Defra's report lists a number of possible ways the virus could have entered initially one shed on the farm, followed by three further sheds.

An inspection carried out on February 6 this year showed small birds, rodents and rats could have got inside.

Plastic-covered bales of wood shavings stored outside, water leaking in through a roof and contaminated footwear or clothing were other possible means of contamination.

Outlining the findings, Defra's deputy chief vet Fred Landeg said: “The most plausible hypothesis for the introduction of the virus is still associated with the importation of turkey products from Hungary.”

But he added a final conclusion about the source of the outbreak may never be reached. The reports did not however, show any evidence of illegal or unsafe movements of poultry products between Hungary and the UK.

Bernard Matthews welcomed the findings, saying it confirmed its conduct had always been legal, but vowed to leave its voluntary decision to halt the movement of meat between the UK and Hungary in place “until further notice.”

In a statement the company said: “Today's report indicates that the authorities have identified ways in which bio-security can be “The detailed nature of the epidemiological report also confirms that Bernard Matthews followed all of Defra's bio-security regulations at that time.”

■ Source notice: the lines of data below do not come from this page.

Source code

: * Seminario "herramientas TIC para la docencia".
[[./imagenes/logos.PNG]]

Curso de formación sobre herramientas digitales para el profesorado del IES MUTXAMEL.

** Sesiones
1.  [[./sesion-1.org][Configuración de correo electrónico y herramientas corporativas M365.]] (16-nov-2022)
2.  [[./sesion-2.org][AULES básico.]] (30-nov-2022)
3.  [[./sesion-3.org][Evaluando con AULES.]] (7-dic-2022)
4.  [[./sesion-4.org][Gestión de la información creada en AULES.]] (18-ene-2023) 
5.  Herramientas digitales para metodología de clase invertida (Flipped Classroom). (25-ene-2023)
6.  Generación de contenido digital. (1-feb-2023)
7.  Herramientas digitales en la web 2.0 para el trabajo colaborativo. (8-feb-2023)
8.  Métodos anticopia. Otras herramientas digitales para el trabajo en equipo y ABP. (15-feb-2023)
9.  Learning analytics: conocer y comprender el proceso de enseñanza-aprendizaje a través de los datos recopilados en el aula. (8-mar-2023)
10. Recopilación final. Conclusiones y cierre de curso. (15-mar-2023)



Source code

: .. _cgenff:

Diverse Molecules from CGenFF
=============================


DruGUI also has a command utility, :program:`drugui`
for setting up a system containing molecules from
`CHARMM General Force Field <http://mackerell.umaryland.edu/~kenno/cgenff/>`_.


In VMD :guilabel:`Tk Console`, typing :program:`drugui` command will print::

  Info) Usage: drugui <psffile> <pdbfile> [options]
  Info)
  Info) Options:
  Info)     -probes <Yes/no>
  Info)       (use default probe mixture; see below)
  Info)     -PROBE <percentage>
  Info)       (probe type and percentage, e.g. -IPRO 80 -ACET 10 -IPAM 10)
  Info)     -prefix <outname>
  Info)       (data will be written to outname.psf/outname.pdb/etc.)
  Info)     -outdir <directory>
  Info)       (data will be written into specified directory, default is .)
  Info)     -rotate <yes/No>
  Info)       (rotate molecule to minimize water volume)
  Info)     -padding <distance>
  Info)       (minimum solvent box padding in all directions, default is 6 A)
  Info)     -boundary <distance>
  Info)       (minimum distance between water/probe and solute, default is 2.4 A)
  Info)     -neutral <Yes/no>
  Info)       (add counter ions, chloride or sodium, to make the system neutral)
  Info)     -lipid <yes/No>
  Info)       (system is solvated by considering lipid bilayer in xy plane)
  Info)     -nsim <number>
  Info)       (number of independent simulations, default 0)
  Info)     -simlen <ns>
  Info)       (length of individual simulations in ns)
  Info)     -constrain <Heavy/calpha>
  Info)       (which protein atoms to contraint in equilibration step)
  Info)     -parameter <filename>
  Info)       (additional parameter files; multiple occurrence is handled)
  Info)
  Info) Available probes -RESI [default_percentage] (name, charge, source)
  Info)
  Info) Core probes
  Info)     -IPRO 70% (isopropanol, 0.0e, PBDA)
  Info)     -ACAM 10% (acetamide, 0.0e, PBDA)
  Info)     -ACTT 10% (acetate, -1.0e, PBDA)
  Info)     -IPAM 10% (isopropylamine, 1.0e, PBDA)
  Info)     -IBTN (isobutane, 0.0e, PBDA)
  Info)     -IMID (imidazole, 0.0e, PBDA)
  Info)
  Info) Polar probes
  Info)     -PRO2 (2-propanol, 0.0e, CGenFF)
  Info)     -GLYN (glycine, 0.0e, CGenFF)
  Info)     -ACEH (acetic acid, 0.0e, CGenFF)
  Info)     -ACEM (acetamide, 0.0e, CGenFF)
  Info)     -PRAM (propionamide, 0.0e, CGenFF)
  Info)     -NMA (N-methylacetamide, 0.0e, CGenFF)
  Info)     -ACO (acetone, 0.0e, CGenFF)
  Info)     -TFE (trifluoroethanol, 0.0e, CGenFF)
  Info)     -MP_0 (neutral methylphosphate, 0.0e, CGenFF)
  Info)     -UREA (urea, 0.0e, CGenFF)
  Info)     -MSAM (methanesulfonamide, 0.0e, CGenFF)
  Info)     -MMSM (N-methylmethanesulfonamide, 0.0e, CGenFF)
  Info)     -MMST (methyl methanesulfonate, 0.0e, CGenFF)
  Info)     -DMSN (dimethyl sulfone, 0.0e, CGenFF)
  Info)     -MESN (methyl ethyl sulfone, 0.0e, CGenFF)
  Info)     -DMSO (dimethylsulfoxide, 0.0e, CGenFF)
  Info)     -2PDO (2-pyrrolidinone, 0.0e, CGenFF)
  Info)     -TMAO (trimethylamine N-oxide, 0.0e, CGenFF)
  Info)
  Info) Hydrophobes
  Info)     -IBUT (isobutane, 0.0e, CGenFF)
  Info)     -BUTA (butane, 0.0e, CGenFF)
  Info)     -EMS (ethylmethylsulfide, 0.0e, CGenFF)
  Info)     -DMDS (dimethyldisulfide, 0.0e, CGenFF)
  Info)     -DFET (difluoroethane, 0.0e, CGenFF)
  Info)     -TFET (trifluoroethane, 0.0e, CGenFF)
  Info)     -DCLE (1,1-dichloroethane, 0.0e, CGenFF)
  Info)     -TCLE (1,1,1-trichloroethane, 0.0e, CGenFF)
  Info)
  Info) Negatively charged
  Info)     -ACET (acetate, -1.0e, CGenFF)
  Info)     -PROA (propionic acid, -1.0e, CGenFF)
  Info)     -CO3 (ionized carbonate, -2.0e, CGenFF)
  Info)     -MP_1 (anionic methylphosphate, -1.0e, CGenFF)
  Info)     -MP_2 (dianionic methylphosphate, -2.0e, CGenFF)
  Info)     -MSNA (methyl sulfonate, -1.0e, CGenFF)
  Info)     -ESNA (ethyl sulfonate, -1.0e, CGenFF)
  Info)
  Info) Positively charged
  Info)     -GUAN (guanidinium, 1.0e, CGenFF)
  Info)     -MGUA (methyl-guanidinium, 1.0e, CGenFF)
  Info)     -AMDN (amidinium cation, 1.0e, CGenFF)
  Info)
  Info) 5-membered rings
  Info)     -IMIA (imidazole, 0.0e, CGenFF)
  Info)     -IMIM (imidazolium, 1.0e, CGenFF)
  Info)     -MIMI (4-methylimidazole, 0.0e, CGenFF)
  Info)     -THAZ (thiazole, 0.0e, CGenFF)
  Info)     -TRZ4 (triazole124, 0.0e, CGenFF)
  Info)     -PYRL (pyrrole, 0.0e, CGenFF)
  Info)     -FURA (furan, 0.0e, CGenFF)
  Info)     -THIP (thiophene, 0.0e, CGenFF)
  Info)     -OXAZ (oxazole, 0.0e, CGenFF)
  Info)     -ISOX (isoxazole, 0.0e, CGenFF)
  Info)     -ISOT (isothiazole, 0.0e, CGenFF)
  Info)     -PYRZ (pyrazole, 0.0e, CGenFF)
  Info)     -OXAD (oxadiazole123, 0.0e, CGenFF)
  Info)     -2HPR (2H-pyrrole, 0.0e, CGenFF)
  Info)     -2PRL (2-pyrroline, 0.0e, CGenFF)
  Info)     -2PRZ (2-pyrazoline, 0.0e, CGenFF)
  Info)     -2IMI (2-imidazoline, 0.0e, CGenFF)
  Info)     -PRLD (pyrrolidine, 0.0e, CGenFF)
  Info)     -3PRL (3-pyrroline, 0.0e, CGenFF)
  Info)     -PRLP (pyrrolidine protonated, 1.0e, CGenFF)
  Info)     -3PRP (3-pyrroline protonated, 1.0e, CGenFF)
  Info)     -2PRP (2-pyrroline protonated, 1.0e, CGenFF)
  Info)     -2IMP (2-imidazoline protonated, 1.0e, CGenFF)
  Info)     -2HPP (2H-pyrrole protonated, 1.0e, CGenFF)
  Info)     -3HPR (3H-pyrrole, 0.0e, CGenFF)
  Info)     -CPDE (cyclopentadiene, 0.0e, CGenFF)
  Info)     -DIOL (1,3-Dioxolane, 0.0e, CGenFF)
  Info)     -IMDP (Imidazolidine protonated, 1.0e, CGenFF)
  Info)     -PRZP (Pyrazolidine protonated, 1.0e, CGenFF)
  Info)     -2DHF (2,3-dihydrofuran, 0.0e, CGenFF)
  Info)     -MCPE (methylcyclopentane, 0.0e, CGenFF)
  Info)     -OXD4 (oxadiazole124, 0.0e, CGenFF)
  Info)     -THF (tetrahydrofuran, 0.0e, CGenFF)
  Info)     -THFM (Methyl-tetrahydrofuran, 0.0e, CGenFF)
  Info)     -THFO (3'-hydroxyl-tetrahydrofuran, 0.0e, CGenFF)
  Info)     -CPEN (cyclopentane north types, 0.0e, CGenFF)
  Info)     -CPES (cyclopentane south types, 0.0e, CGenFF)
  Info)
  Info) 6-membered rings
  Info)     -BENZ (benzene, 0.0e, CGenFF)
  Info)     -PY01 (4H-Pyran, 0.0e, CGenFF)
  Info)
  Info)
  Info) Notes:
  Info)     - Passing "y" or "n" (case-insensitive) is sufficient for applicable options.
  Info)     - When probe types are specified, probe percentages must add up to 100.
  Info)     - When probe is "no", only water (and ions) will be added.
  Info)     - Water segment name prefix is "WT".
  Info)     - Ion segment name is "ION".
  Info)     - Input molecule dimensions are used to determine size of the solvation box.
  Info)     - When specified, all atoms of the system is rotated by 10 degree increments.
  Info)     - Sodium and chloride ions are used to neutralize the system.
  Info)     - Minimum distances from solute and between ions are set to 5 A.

But Defra stressed the reports were only interim, and that it could not rule out the possibility the company would be prosecuted.

A spokeswoman said: “These are just interim reports. Investigations are still ongoing so we can't comment further regarding a prosecution.”

Fears have also been raised that gulls and vermin feeding on meat may lead to the spread of the disease in wild birds, but there is no evidence at present to suggest any other wild of farmed birds in the UK have the infection.

Commenting on the findings at the Holton plant, Liberal Democrat environment spokesman Chris Huhne MP said the report highlighted "serious bio-security lapses" at the Bernard Matthews plant.

“Allowing wild birds to feed on raw poultry meat left in the open is highly irresponsible, as it could lead to widespread contagion,' he said. “The impression is still of an organisation in denial about the seriousness of events at its plant”

Samples taken from birds in 21 other sheds at the Suffolk site after the bird flu infection came to light revealed that H5N1 was present in three of them.

The virus may have spread because of a 'reduction of biosecurity measures'after lab results first revealed the H5N1 infection, Defra's report says. Staff moving between sheds as they cleaned up the site could have caused this spread.

Previous tests showed the bird flu strain found in poultry in Suffolk was "essentially identical' to the one which caused outbreaks in Hungary.

Defra has started a programme of trilateral talks about avian flu involving officials from the UK, the EU and Hungary.

A ban on licensed bird gatherings in non-restricted parts of England was lifted today. A ban remains in place in the restricted zone across Suffolk and Norfolk.

A temporary shooting ban in the 3km protection zone and the 10km surveillance zone was also lifted.